Seeking to Understand Belovedness in a World of Self-Actualization - Reflections by Caroline Carr Grant '20

As a child every night one of my parents used to sit on the edge of my bed and say a prayer before I went to sleep - a kind of spiritual “wrap up” to the day. These sweet prayers usually followed some kind of pattern - thanking the Lord for the day, for our family and friends, and finally for the “wonderful plan He has for my life”. And while this may not seem unusual or even particularly noteworthy, for many parents or guardians partake in the same kind of ritual every night, as I navigate my last year of college and am finding myself in a season of constant change - I have been thinking of these prayers a lot. 

Fourth year is a funny thing - knowing that our time in college has an “expiration date” of sorts. Knowing that I am moving in a couple of months - just not knowing where or why.
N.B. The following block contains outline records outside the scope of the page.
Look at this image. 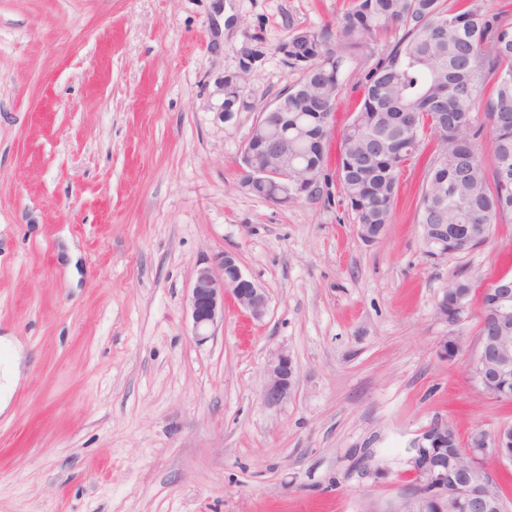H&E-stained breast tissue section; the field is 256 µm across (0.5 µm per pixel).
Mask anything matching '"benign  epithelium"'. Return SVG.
I'll return each instance as SVG.
<instances>
[{
	"label": "benign epithelium",
	"instance_id": "7a95c632",
	"mask_svg": "<svg viewBox=\"0 0 512 512\" xmlns=\"http://www.w3.org/2000/svg\"><path fill=\"white\" fill-rule=\"evenodd\" d=\"M288 108L285 96L261 112L251 129L241 153L239 167L242 173L240 188L249 192L258 181L269 177L279 180V195L269 199L274 204L291 199L309 197L319 191L325 171L304 172L288 166ZM424 246L432 251V244L444 236L445 225H422ZM491 297L494 319L482 324L479 348L473 361L474 379L483 393L501 400L507 396L502 382L512 377V280L506 275L497 277L485 289ZM232 300L253 318L261 319L267 309L265 291L247 279L241 270L239 259L232 252H224L198 266L190 288L188 308L192 320L193 336L202 341L208 331L224 322V301ZM468 303L460 297L455 302L454 314H448V292H443L436 304V315L450 325L457 324L467 311ZM298 379L297 369L287 351L277 353L267 367V383L261 401L273 407L288 397ZM448 440V423L436 422L427 427L412 441L407 463L415 478L410 496L402 505L422 506L429 501L450 499L463 500L467 512H505V504L492 498L484 485L473 478V467L491 454L501 462L512 463V426L500 427L489 438L482 431L470 435L465 452L466 462L452 467L431 462L423 449L437 442Z\"/></svg>",
	"mask_w": 512,
	"mask_h": 512
}]
</instances>
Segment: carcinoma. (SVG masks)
Instances as JSON below:
<instances>
[{
  "mask_svg": "<svg viewBox=\"0 0 512 512\" xmlns=\"http://www.w3.org/2000/svg\"><path fill=\"white\" fill-rule=\"evenodd\" d=\"M403 35L379 54V38L392 27ZM301 78L288 88V119L298 131L288 139L289 159L300 168L326 165V148L341 76L353 61L373 60L361 79L362 100L340 136L338 178L358 224H388L399 178L407 161L423 155L426 133L439 142L426 162V183L418 199L419 217L448 225L446 238L464 226L512 221V21L491 12L481 0H351L336 32L296 30L277 46ZM224 95L246 107L234 77ZM483 109L492 121L495 160L488 181L481 160L480 130L472 112ZM432 458L453 465L464 453L458 435L428 449ZM491 493L506 499L512 475L495 482Z\"/></svg>",
  "mask_w": 512,
  "mask_h": 512,
  "instance_id": "1",
  "label": "carcinoma"
}]
</instances>
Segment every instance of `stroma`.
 Wrapping results in <instances>:
<instances>
[{
	"mask_svg": "<svg viewBox=\"0 0 512 512\" xmlns=\"http://www.w3.org/2000/svg\"><path fill=\"white\" fill-rule=\"evenodd\" d=\"M349 4L0 0V336L26 350L0 414V512H390L425 428L512 425L473 379L478 300L458 324L435 315L455 280L512 274V223L432 259L421 165L371 244L335 167L285 205L239 186L259 108L300 78L276 46ZM251 36L265 54L244 73ZM229 76L250 106L228 117ZM226 251L268 308L225 303L201 343L189 291ZM281 350L298 381L267 407Z\"/></svg>",
	"mask_w": 512,
	"mask_h": 512,
	"instance_id": "35a3bbf8",
	"label": "stroma"
}]
</instances>
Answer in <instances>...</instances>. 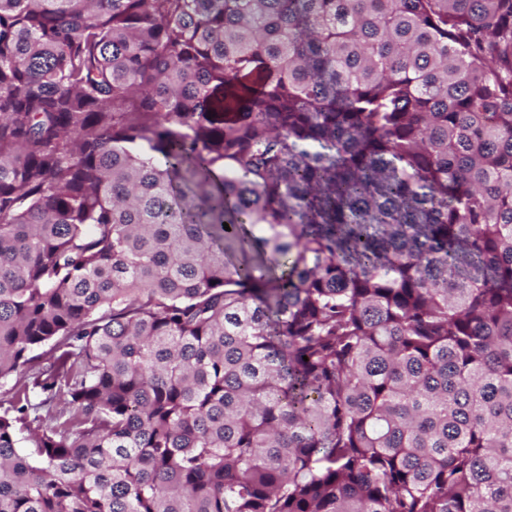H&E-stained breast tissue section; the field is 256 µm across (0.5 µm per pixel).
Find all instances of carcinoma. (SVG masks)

And while this is a season filled with lots of excitement and joy, for me it has also been a season of just praying, quite desperately at times, for the Lord to reveal to me, even in some small glimpse - the “wonderful plan He has for my life”. 

However, the great fallacy of this prayer may be that what I actually seem to be asking the Lord for is not for him to reveal His plan to me - but rather to give me the control or sense of agency in my own life that I so crave. What I am really asking for is for Him to hand it all over to me - because my pride has tricked me into believing that I alone know what is best for my life. What I am really searching for is not a path to discerning the Lord’s plan for me but rather a path to self-actualization. 

Amidst all of these things, these misguided and intimately human prayers, I have come to find myself living in a season that may be most characterized by tension. A tension between the voice of grace that whispers in my ear that I am the beloved of the Lord and in that truth I am meant to rest, and the other voice of my pride that tells me that I need to do it all, and actualize this “great plan for my life” myself.

However, as all too many of us know - at the end of the day the business of self-actualization is nothing shy of soul crushing work. It is wholly exhausting, and unfailingly impossible. Which for someone as prideful and controlling as myself, is a huge (continual) blow to my ego. 

If you have spent any time with me over the past year you may know that I have been reading and re-reading Henri Nouwen’s Life of the Beloved. Finishing it, and living on the high of the inspirational and comfortable words of belovedness for about half a day, to just then come crashing down - falling back into old patterns of seeking affirmation for the life I live and the person I believe myself to be. However, I pick up this text again and again because in each and every “crashing down” (note - not in the “high”) - I do indeed learn a little bit more about the ways the Lord has called me His beloved. The ways he has freed me from my own pride, even when I don't want to be freed. 

Nouwen tells us that “we were intimately loved long before our parents, teachers, spouses, children and friends loved us or wounded us”, and that this is “the truth of our lives”. Nouwen insists here that we were loved and chosen by the Lord long before we could even conceive of achievement, or pride, or GPA’s, or “wonderful plans for our lives”. And while I thank the Lord that this is true, I don’t want to gloss over the ways that this can be a hard pill to swallow. It is hard work to look at yourself in the mirror and reconcile with yourself (and the success obsessed world that we live in) that the truth of our belovedness, in all honesty, has nothing to do with us - and everything to do with God. 

This is hard work - but if we are to exist in this world and not be crushed by the weight of it - it is important work. For me, in this season of uncertainty and prideful searching for answers to what constitutes this “plan for my life” I have found that attempting to cling to the truth that no matter where I am headed ( or not headed) come graduation in the spring, and no matter how many times my attempts at prideful self actualization continue to fail - the fact that I was loved by the Lord long before I knew of things like “consulting jobs” or “research fellowships” is not only never failing, it is perpetually freeing. 

Recently I heard someone say that “God does have a wonderful plan for your life. But blessedly that is not the point”. Praise be to the Lord that it is not the point - but that undertaking the lifelong journey of claiming the truth that we are beloved by God is.